Selon ce point de vue, les deux opinions qui s’opposent dans la guémara concernant le statut du Nazir, qu’il soit considéré « saint » ou « fauteur », sont toutes les deux, justes. Il est clair que celui qui est trempé jusqu’au cou dans le monde de la matérialité et des plaisirs, et peine à échapper à son mauvais penchant, devra se séparer du vin et des autres jouissances pour s’élever jusqu’à ne plus avoir besoin de conserver plus longtemps sa Nézirout. C’est pourquoi un tel homme qui entreprend la démarche de s’élever et de se détacher du matériel, est appelé « kadoch ». Néanmoins, il se sépare du groupe pour son propre compte. Et dans un tel comportement, on relève une échappée au principe de la kédoucha évoqué par le Rav Chkopp. En comparaison, le Cohen lui, dans son individualité, se sépare dans l’intérêt du Peuple.

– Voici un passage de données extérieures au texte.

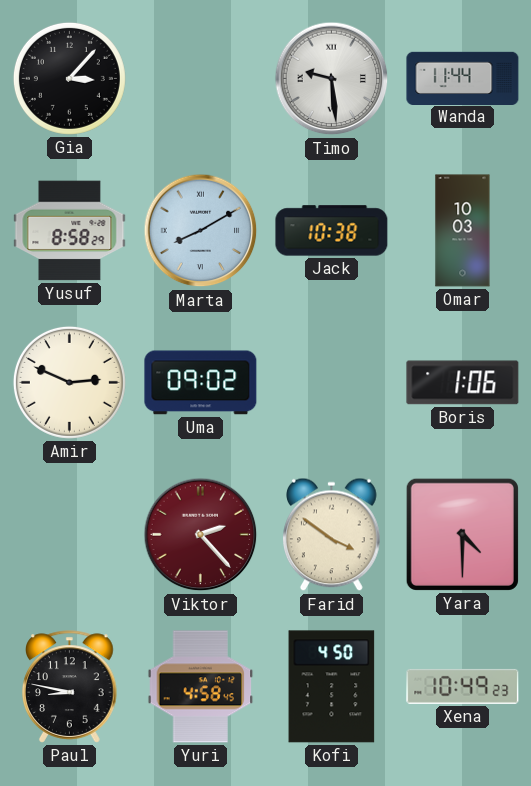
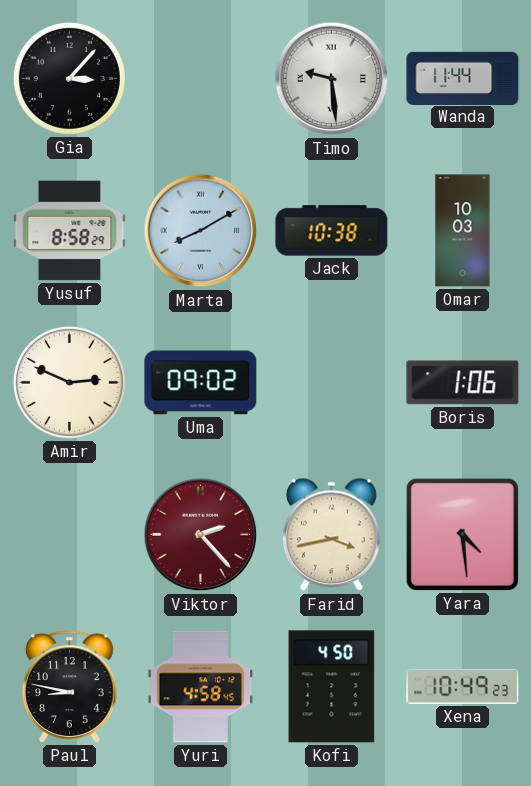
Farid: 3:51 -> 3:43
Yara: 4:30 -> 4:29
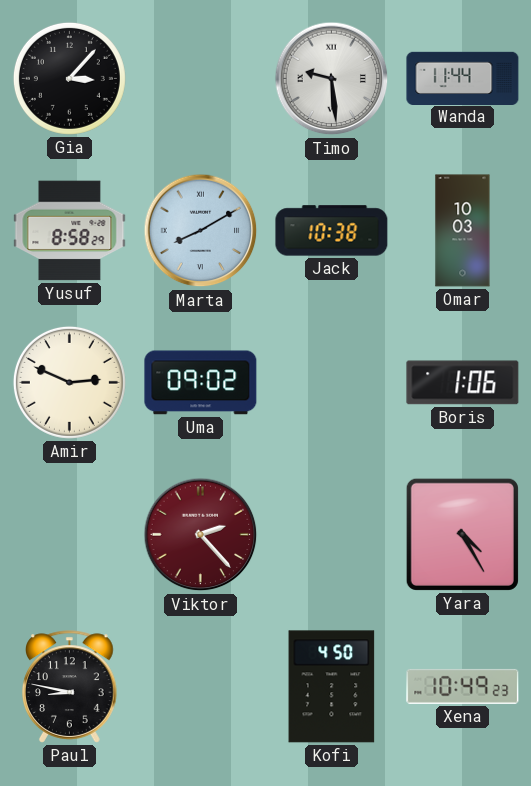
Farid: 3:43 -> none
Yara: 4:29 -> 4:25
Yuri: 4:58 -> none
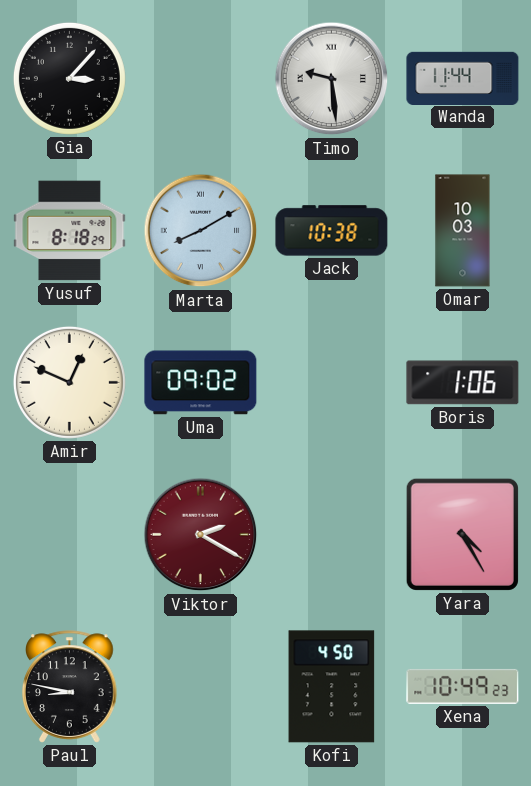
Yusuf: 8:58 -> 8:18
Amir: 2:49 -> 12:49
Viktor: 2:23 -> 2:20
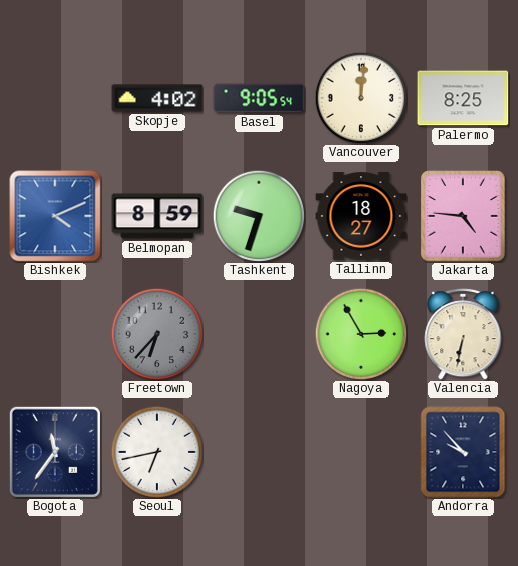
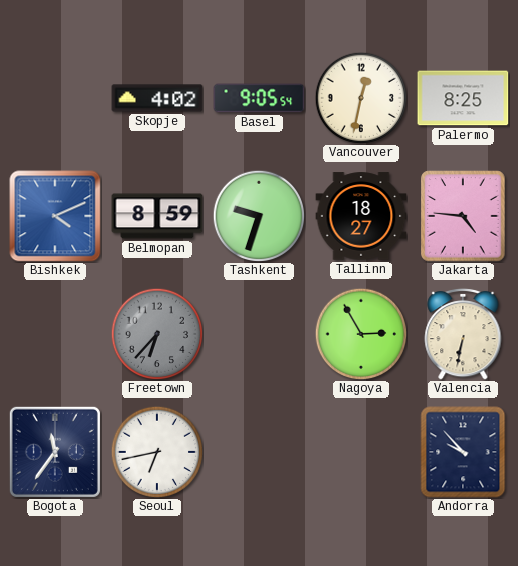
Vancouver: 12:01 -> 12:32
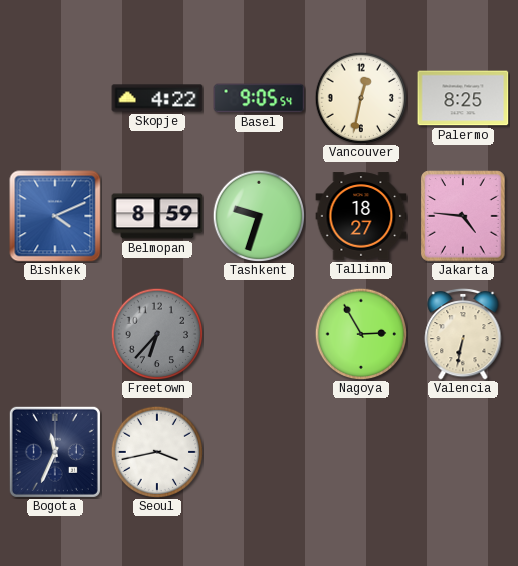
Skopje: 4:02 -> 4:22
Bogota: 11:36 -> 11:34
Seoul: 6:43 -> 3:43
Andorra: 9:53 -> none
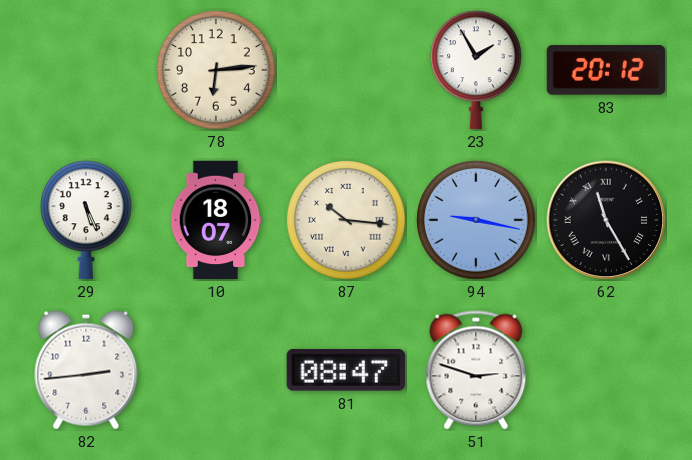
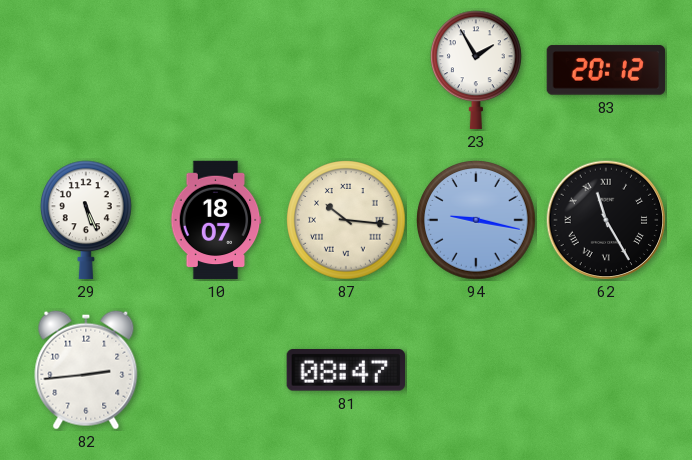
78: 6:14 -> none
51: 2:48 -> none
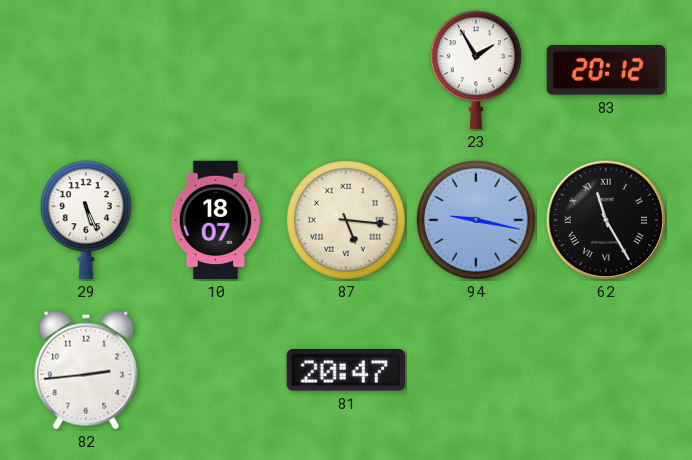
87: 10:16 -> 5:16
81: 08:47 -> 20:47
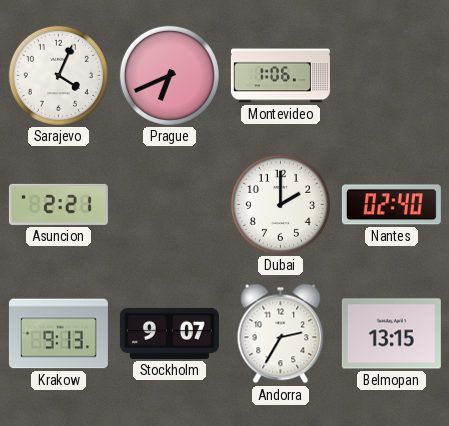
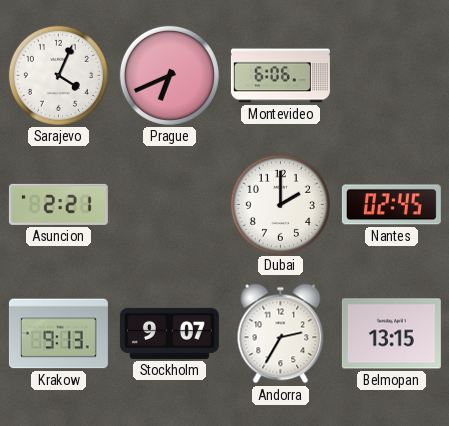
Montevideo: 1:06 -> 6:06
Nantes: 02:40 -> 02:45
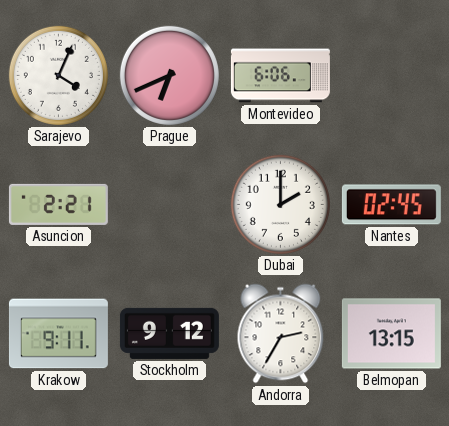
Krakow: 9:13 -> 9:11
Stockholm: 9:07 -> 9:12
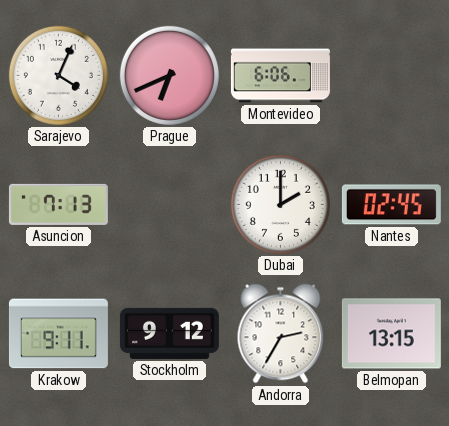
Asuncion: 2:21 -> 7:13
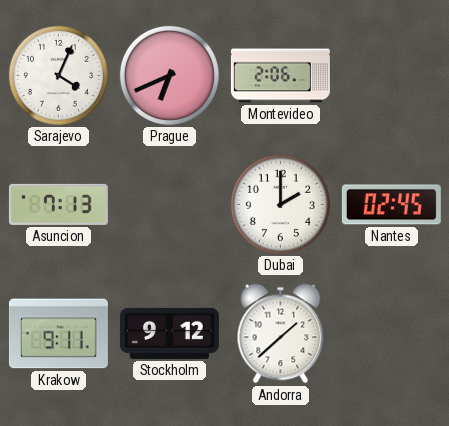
Montevideo: 6:06 -> 2:06
Andorra: 2:35 -> 1:38
Belmopan: 13:15 -> none
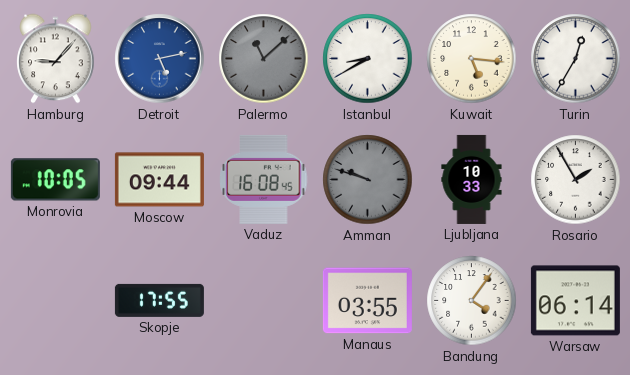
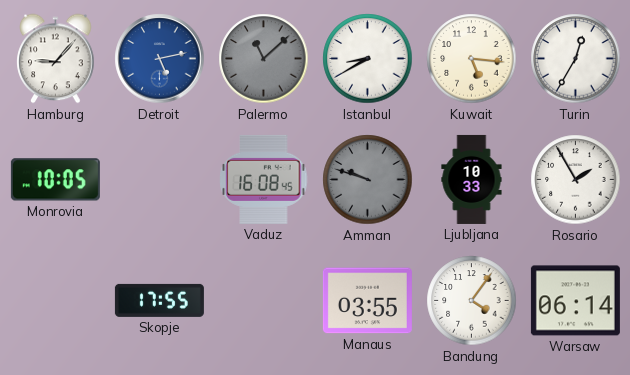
Moscow: 09:44 -> none
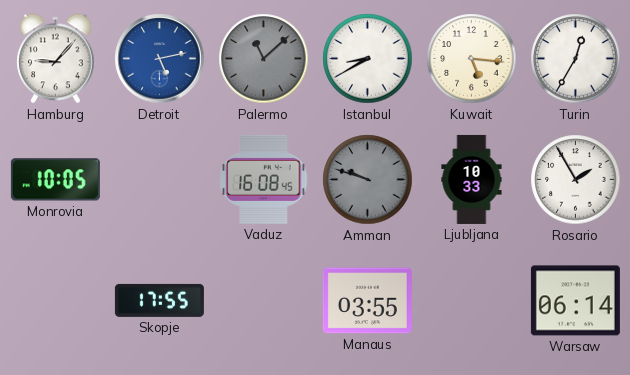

En résumé, la kédoucha contient deux principes : d’une part, le fait de se séparer de ce qui est permis et des plaisirs de ce monde comme l’affirme le Ramban (vaykra 19;2) concernant l’explication de la mitsva de « vous serez saints », d’autre part, le bien procuré au groupe et le fait que les actes de la personne soient destinées à ce groupe.
Le Cohen remplit ces deux facettes alors que le Nazir n’en remplit qu’une pour laquelle il garde le titre de « Kadoch » mais endosse celui de « fauteur » pour l’aspect personnel.
C’est peut-être là, toute l’intention des Ha’hamim qui qualifient de provisoire la kédoucha du Nazir et de permanente celle du Cohen. Et ainsi que l’explique Rav Chlomo Fisher chlita (Beit Ichay ch. 54), tout celui qui s’attache à la collectivité et au groupe éternise son action, à contrario du Nazir qui s’isole et pour qui, subsiste un doute quant à la pérennité de l’action. Et même si en théorie, il décide de garder sa Nézirout éternellement, l’action du Nazir ne sera pas qualifiée de durable car il reste un individu solitaire, non rattaché au groupe.
C’est la raison pour laquelle ces deux sujets de Nazir et de Birkat Cohanim sont juxtaposés dans cette Paracha. Dans la Birkat Cohanim, le Cohen déclame « qui nous a ordonné de bénir Son peuple avec amour », cela signifie que cette bénédiction souligne le lien d’amour entre le Cohen et le Peuple.
Nous savons que la Torah a juxtaposé le sujet du Nazir à celui de la Sota (femme soupçonnée par son mari d’infidélité conjugale), pour nous dire que « tout celui qui voit la Sota dans sa dégradation doit se préserver de boire du vin ». Il est donc permis de dire de même: tout celui qui voit la Nézirout dans son aspect négatif, s’attachera à la conduite de kédoucha du Cohen qui consiste en un dévouement absolu en faveur de la Communauté.